= Beginning of Section =

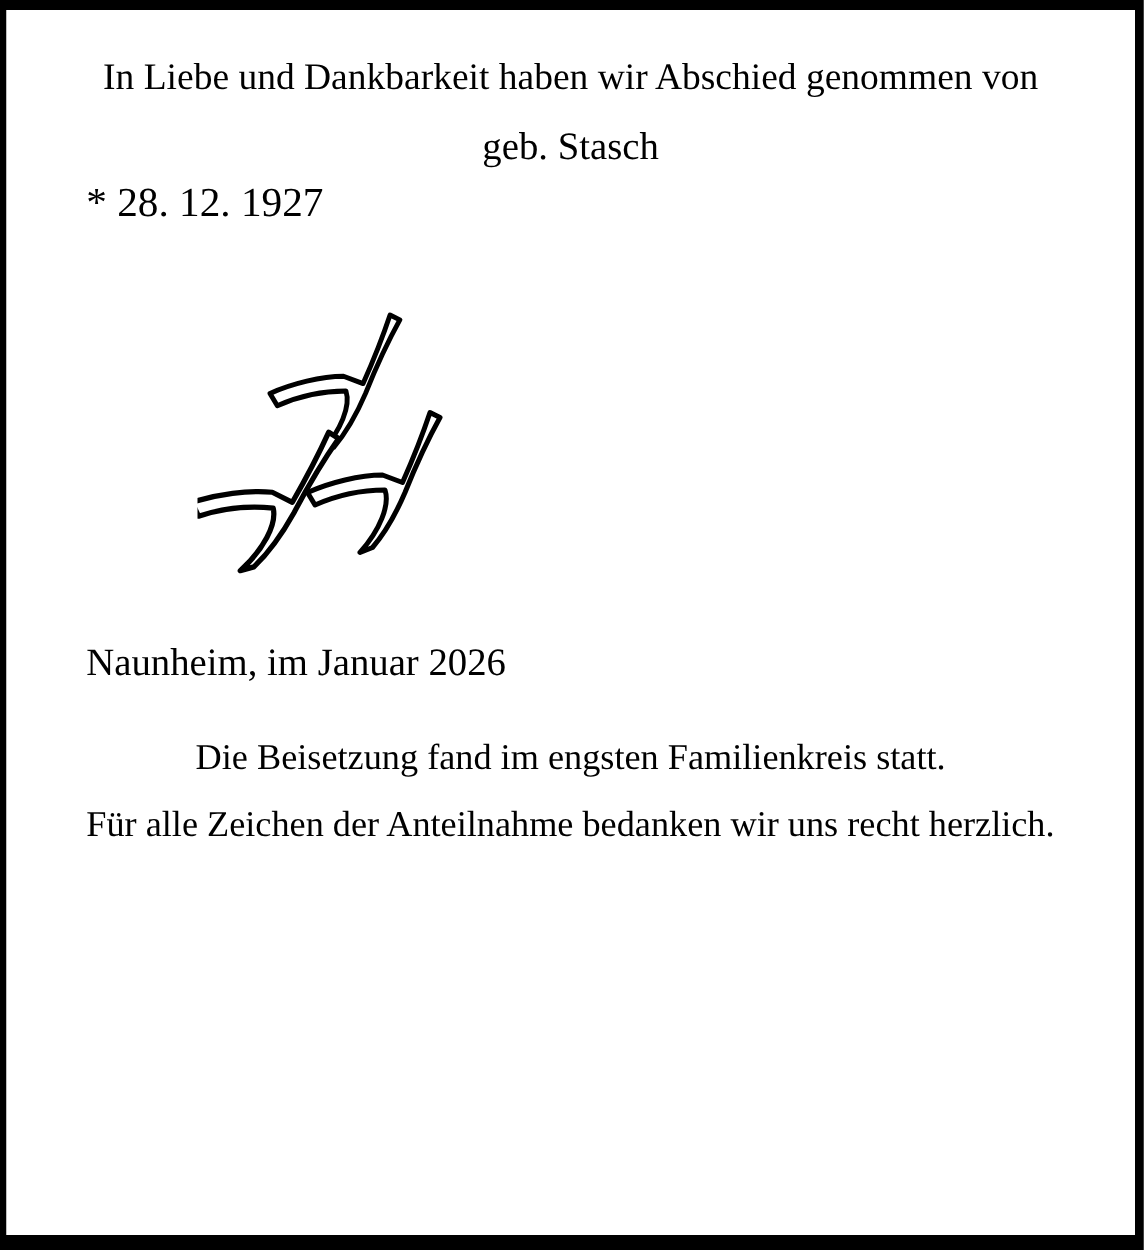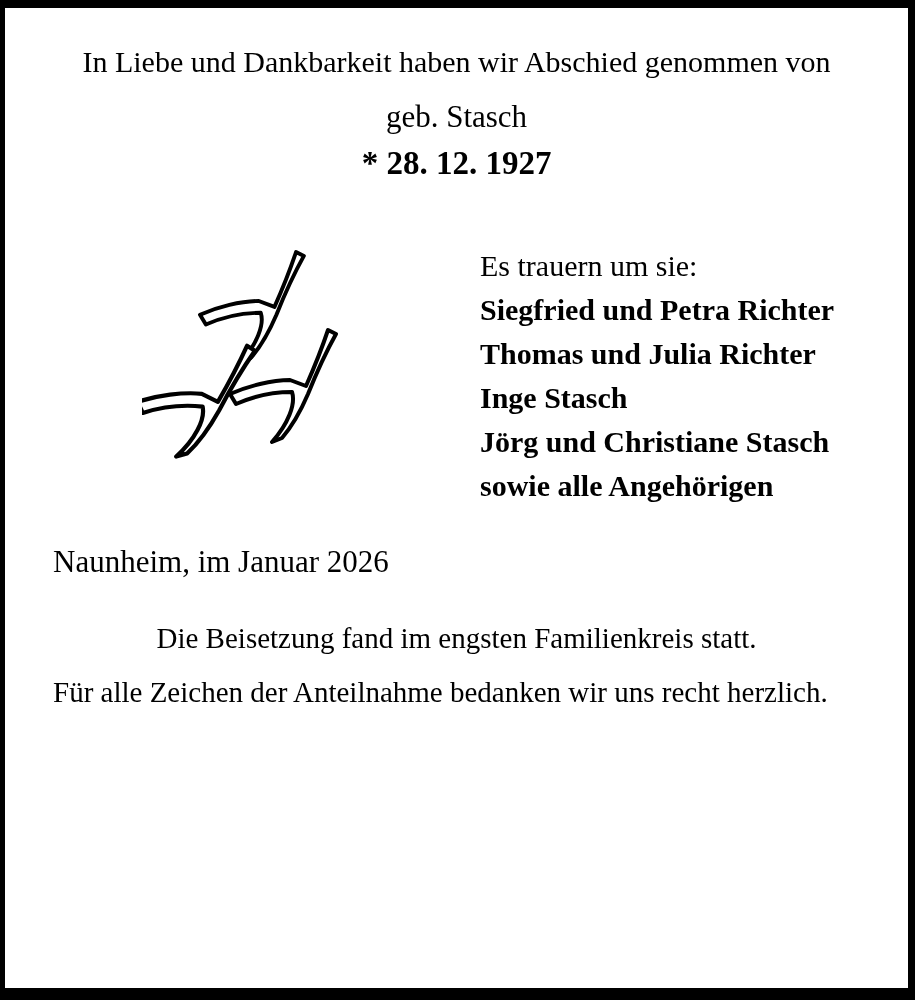--- a/index.html
+++ b/index.html
@@ -9,21 +9,21 @@
     font-family: "Liberation Serif", serif;
   }
   .frame {
     width: 915px; height: 1000px;
     background: #fff;
     color: #000;
     border: solid #000;
     border-width: 8px 7px 12px 5px;
     overflow: hidden;
   }
-  .content { padding: 0 48px; }
+  .content { padding: 0 64px; }
 
   .intro {
     margin-top: 36px;
     text-align: center;
     font-size: 30px;
     line-height: 35px;
   }
   .name {
     margin-top: 46px;
     text-align: center;
@@ -34,25 +34,24 @@
   }
   .maiden {
     margin-top: 20px;
     text-align: center;
     font-size: 31px;
     line-height: 35px;
   }
   .dates {
     margin-top: 10px;
     display: flex;
-    justify-content: center;
+    justify-content: space-between;
     gap: 80px;
     font-size: 33px;
     line-height: 38px;
-    font-weight: bold;
   }
   .middle {
     margin-top: 62px;
     display: flex;
     align-items: flex-start;
   }
   .birds {
     flex: none;
     margin-left: 89px;
     width: 212px;
@@ -102,28 +101,20 @@
                    C24,66 44,62 62,62 C66,74 58,94 42,112 L52,108
                    C64,94 72,78 78,64 C86,44 96,22 106,4 Z"></path>
         </defs>
         <g fill="#ffffff" stroke="#000000" stroke-width="4" stroke-linejoin="round">
           <use href="#bird" transform="translate(58,8) scale(0.98)"></use>
           <use href="#bird" transform="translate(88,86)"></use>
           <use href="#bird" transform="translate(-4,98) rotate(6 70 60) scale(1.05)"></use>
         </g>
       </svg>
 
-      <div class="mourners">
-        <div class="head">Es trauern um sie:</div>
-        <div class="m-line">Siegfried und Petra Richter</div>
-        <div class="m-line">Thomas und Julia Richter</div>
-        <div class="m-line">Inge Stasch</div>
-        <div class="m-line">Jörg und Christiane Stasch</div>
-        <div class="m-line">sowie alle Angehörigen</div>
-      </div>
     </div>
 
     <div class="dateline">Naunheim, im Januar 2026</div>
 
     <div class="para first">Die Beisetzung fand im engsten Familienkreis statt.</div>
 
     <div class="para">Für alle Zeichen der Anteilnahme bedanken wir uns recht herzlich.</div>
 
 
   </div>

= End of Section =

### How to complete this task:
Give back exactly the lines from the first line of the data through the line with "C24,66 44,62 62,62", pictures excluded.

### Written response:
--- a/index.html
+++ b/index.html
@@ -9,21 +9,21 @@
     font-family: "Liberation Serif", serif;
   }
   .frame {
     width: 915px; height: 1000px;
     background: #fff;
     color: #000;
     border: solid #000;
     border-width: 8px 7px 12px 5px;
     overflow: hidden;
   }
-  .content { padding: 0 48px; }
+  .content { padding: 0 64px; }
 
   .intro {
     margin-top: 36px;
     text-align: center;
     font-size: 30px;
     line-height: 35px;
   }
   .name {
     margin-top: 46px;
     text-align: center;
@@ -34,25 +34,24 @@
   }
   .maiden {
     margin-top: 20px;
     text-align: center;
     font-size: 31px;
     line-height: 35px;
   }
   .dates {
     margin-top: 10px;
     display: flex;
-    justify-content: center;
+    justify-content: space-between;
     gap: 80px;
     font-size: 33px;
     line-height: 38px;
-    font-weight: bold;
   }
   .middle {
     margin-top: 62px;
     display: flex;
     align-items: flex-start;
   }
   .birds {
     flex: none;
     margin-left: 89px;
     width: 212px;
@@ -102,28 +101,20 @@
                    C24,66 44,62 62,62 C66,74 58,94 42,112 L52,108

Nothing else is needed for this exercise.